» **EXTRAIT DU DOCUMENT**
--
HALIFAX — Trois ans après qu’une Première Nation a lancé une pêche au homard autoréglementée qui a déclenché des manifestations et des violences en Nouvelle-Écosse, les procureurs fédéraux poursuivent les accusations contre des dizaines de pêcheurs autochtones, dont certains envisagent de contester la constitutionnalité de leur action.

Le 17 septembre 2020, la Première Nation Sipekne’katik a délivré cinq permis de pêche au homard à ses membres, affirmant qu’ils pouvaient piéger et vendre leurs prises en dehors de la saison réglementée par le gouvernement fédéral.

Cette décision audacieuse est intervenue exactement 21 ans après que la Cour suprême du Canada a confirmé le droit issu de traités des groupes autochtones de l’Est du Canada de chasser et de pêcher pour gagner leur vie convenablement, mais les interprétations de cette décision historique restent controversées.

Dans les mois qui ont suivi le début de la «pêche visant à assurer une subsistance convenable» à Sipekne’katik, il y a eu des affrontements sur l’eau, des manifestations bruyantes et des émeutes dans deux viviers à homard, dont l’un a été rasé par un incendie délibérément allumé. La pêche et la réaction violente ont donné lieu à des accusations criminelles et à des poursuites civiles.
--
» **DONNÉES EXTRAITES**
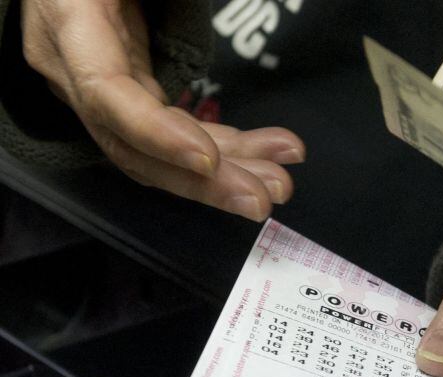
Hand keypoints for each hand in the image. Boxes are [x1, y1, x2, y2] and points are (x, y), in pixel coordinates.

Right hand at [22, 0, 304, 220]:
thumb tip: (195, 1)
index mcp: (66, 21)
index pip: (104, 94)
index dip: (156, 133)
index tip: (209, 159)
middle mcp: (70, 66)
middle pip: (133, 146)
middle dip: (203, 180)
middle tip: (266, 196)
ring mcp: (95, 85)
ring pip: (157, 151)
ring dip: (226, 170)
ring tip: (281, 180)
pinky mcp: (127, 91)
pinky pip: (171, 132)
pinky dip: (222, 146)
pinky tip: (270, 154)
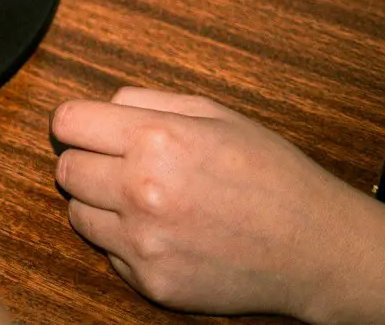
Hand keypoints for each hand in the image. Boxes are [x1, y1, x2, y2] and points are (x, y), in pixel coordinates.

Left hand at [51, 87, 369, 317]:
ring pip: (78, 213)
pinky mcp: (152, 282)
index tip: (86, 130)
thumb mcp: (216, 115)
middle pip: (66, 169)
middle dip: (89, 162)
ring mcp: (144, 241)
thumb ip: (147, 102)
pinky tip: (167, 234)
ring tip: (148, 201)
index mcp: (156, 139)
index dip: (76, 124)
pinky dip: (127, 243)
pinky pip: (108, 253)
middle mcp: (142, 190)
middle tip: (123, 167)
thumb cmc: (272, 176)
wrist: (318, 249)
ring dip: (101, 205)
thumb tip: (100, 106)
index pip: (67, 122)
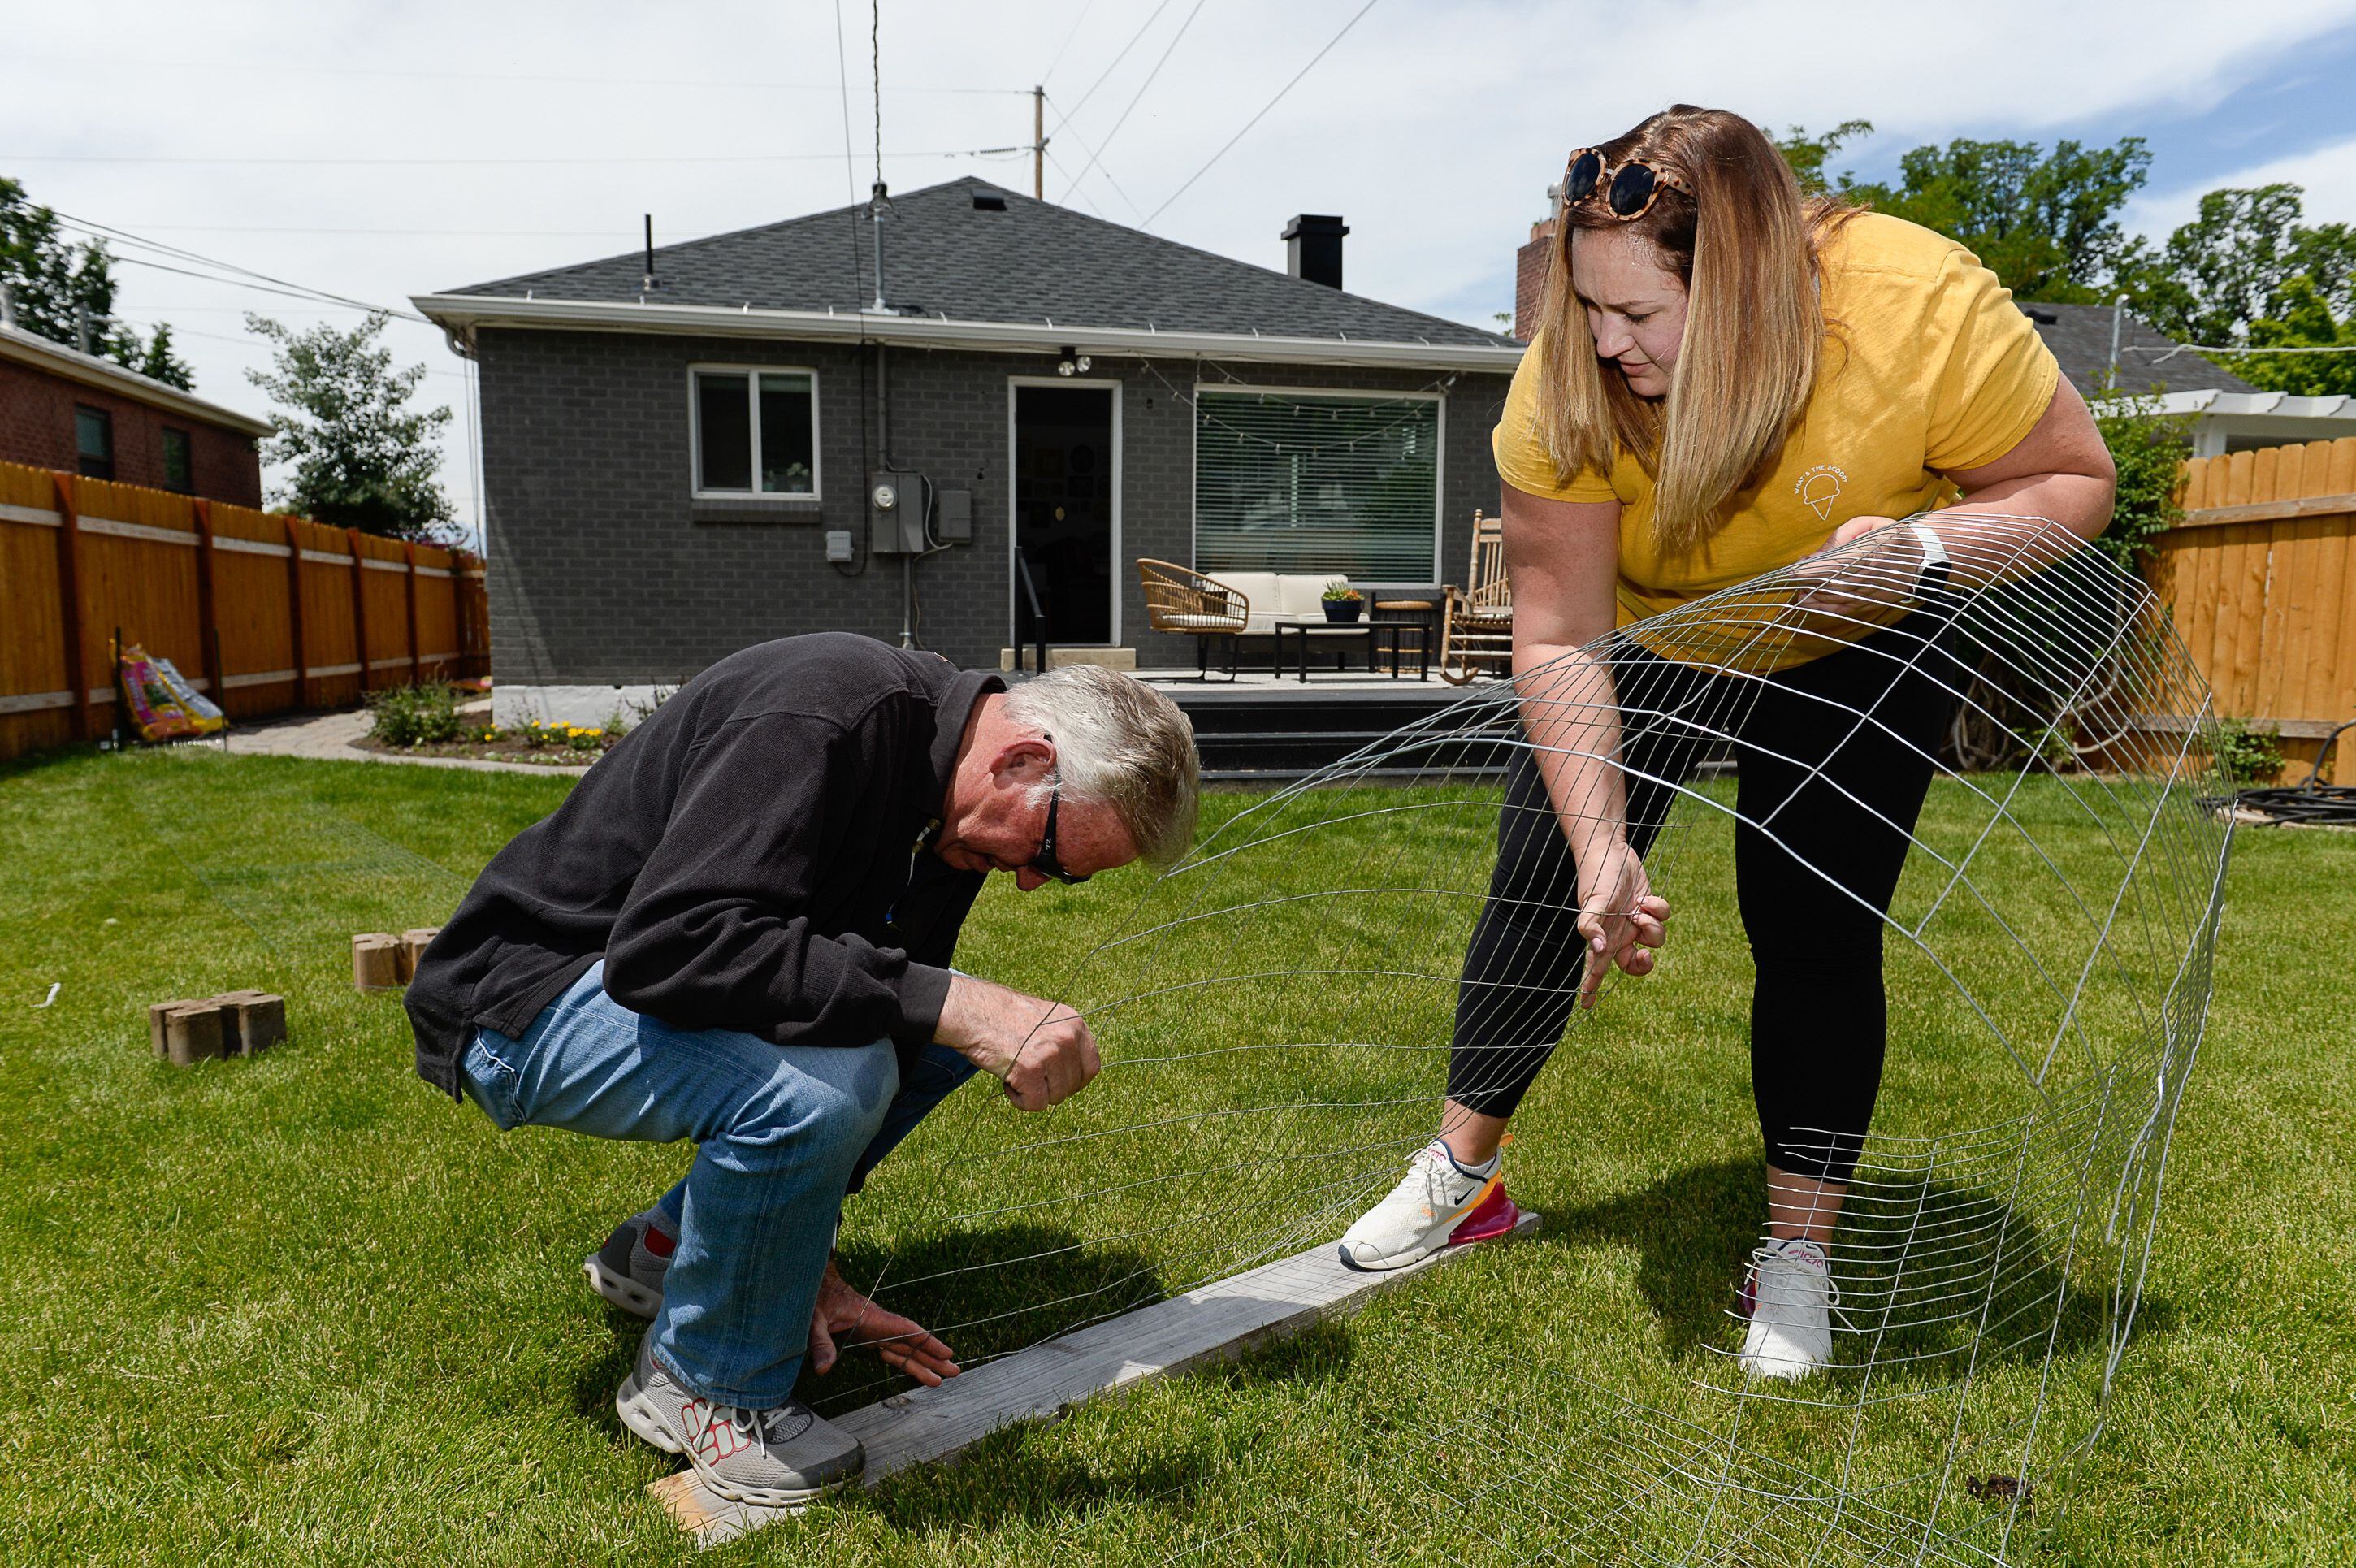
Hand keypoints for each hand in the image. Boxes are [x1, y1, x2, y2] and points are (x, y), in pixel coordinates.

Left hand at [808, 1259, 960, 1386]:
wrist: (814, 1285)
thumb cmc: (816, 1298)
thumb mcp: (814, 1320)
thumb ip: (821, 1342)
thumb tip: (824, 1368)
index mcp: (872, 1318)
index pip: (906, 1330)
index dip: (927, 1342)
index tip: (947, 1352)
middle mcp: (879, 1326)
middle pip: (911, 1343)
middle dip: (932, 1357)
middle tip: (954, 1371)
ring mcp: (874, 1331)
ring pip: (903, 1350)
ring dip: (921, 1363)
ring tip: (940, 1379)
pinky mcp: (866, 1336)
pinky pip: (889, 1350)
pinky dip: (902, 1361)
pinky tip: (915, 1369)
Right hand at [934, 973, 1102, 1110]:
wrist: (973, 1012)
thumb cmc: (1003, 1017)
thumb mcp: (1046, 1019)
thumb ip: (1063, 1040)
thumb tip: (1073, 1073)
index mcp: (1074, 1023)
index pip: (1092, 1066)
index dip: (1076, 1081)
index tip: (1059, 1083)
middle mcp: (1067, 1037)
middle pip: (1072, 1085)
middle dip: (1051, 1088)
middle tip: (1029, 1076)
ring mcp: (1050, 1054)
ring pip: (1055, 1097)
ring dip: (1034, 1093)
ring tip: (1015, 1074)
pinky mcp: (1030, 1071)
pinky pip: (1036, 1104)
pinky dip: (1020, 1101)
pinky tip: (1007, 1083)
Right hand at [1573, 838, 1669, 1008]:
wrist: (1610, 850)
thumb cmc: (1597, 875)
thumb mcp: (1593, 901)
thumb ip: (1591, 926)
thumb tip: (1598, 950)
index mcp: (1603, 938)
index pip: (1595, 968)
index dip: (1591, 989)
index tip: (1586, 1007)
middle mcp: (1618, 934)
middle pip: (1635, 963)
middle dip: (1643, 963)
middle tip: (1645, 954)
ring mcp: (1634, 921)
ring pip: (1654, 940)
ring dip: (1652, 927)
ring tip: (1640, 910)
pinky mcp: (1647, 907)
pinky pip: (1662, 919)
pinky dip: (1659, 910)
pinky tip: (1646, 899)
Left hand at [1789, 515, 1925, 622]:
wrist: (1922, 558)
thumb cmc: (1892, 536)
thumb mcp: (1870, 524)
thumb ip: (1841, 536)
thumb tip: (1816, 555)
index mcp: (1872, 552)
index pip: (1835, 565)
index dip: (1812, 570)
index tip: (1794, 570)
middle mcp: (1871, 575)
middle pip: (1831, 584)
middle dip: (1808, 582)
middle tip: (1795, 575)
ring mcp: (1871, 592)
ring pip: (1834, 599)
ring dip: (1812, 595)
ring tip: (1800, 586)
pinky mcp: (1870, 604)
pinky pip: (1842, 609)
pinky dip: (1823, 607)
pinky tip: (1809, 601)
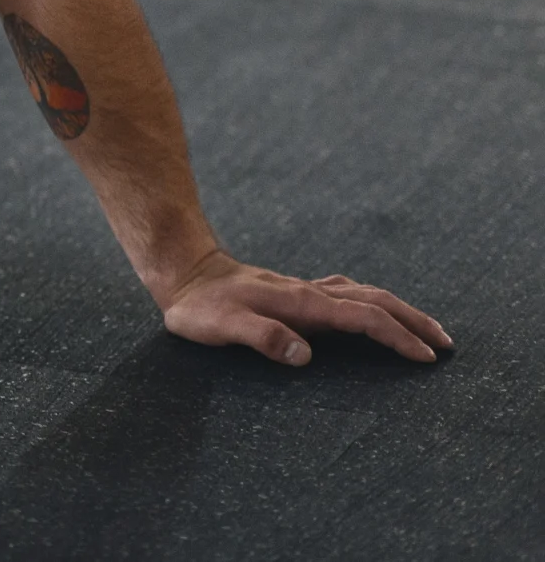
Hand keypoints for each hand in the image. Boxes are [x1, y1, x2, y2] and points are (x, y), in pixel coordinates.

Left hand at [159, 249, 450, 365]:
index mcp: (302, 303)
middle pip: (376, 301)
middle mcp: (311, 293)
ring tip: (427, 330)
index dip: (397, 336)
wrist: (184, 273)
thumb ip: (262, 338)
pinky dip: (374, 303)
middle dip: (413, 321)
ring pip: (366, 294)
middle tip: (447, 344)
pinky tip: (376, 311)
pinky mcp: (298, 292)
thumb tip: (305, 355)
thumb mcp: (222, 327)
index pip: (363, 318)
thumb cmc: (200, 307)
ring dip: (400, 310)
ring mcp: (306, 290)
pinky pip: (349, 293)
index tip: (426, 356)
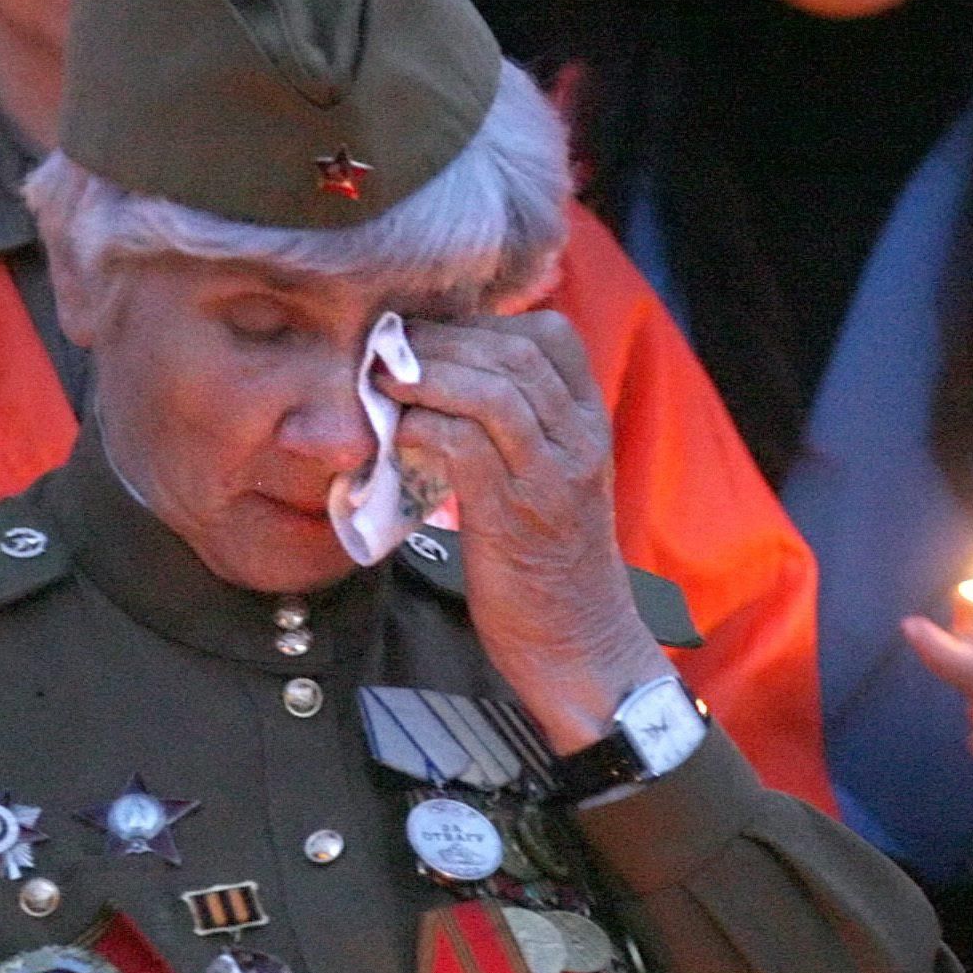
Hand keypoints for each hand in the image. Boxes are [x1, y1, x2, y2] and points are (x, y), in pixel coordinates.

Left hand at [383, 315, 666, 751]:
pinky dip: (424, 427)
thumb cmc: (553, 571)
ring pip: (493, 389)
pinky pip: (465, 446)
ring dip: (428, 374)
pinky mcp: (515, 517)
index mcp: (590, 426)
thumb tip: (446, 391)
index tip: (435, 333)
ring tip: (382, 378)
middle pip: (515, 351)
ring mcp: (552, 477)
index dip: (487, 321)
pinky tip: (397, 434)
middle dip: (444, 339)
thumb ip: (519, 435)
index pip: (553, 335)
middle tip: (387, 346)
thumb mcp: (551, 486)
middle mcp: (580, 441)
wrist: (584, 650)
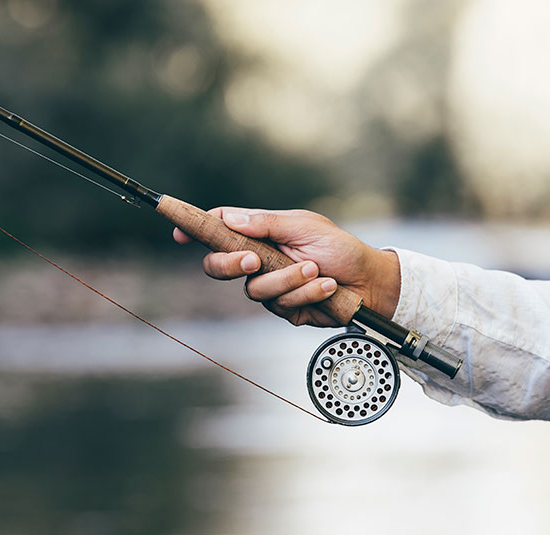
--
» **CONSIGNES DE L'EXERCICE**
#1 Selon l'extrait sur la pêche au homard, combien de permis la Première Nation Sipekne’katik a-t-elle délivrés le 17 septembre 2020 ?
#2 Réécrivez le passage de l'extrait sur la pêche au homard qui va de « HALIFAX — Trois » jusqu'à « historique restent controversées. », en substituant « hardie » à « audacieuse ».

» **CORRIGÉ**
#1 Cinq permis de pêche au homard, délivrés à ses membres.

#2
HALIFAX — Trois ans après qu’une Première Nation a lancé une pêche au homard autoréglementée qui a déclenché des manifestations et des violences en Nouvelle-Écosse, les procureurs fédéraux poursuivent les accusations contre des dizaines de pêcheurs autochtones, dont certains envisagent de contester la constitutionnalité de leur action.

Le 17 septembre 2020, la Première Nation Sipekne’katik a délivré cinq permis de pêche au homard à ses membres, affirmant qu’ils pouvaient piéger et vendre leurs prises en dehors de la saison réglementée par le gouvernement fédéral.

Cette décision hardie est intervenue exactement 21 ans après que la Cour suprême du Canada a confirmé le droit issu de traités des groupes autochtones de l’Est du Canada de chasser et de pêcher pour gagner leur vie convenablement, mais les interprétations de cette décision historique restent controversées.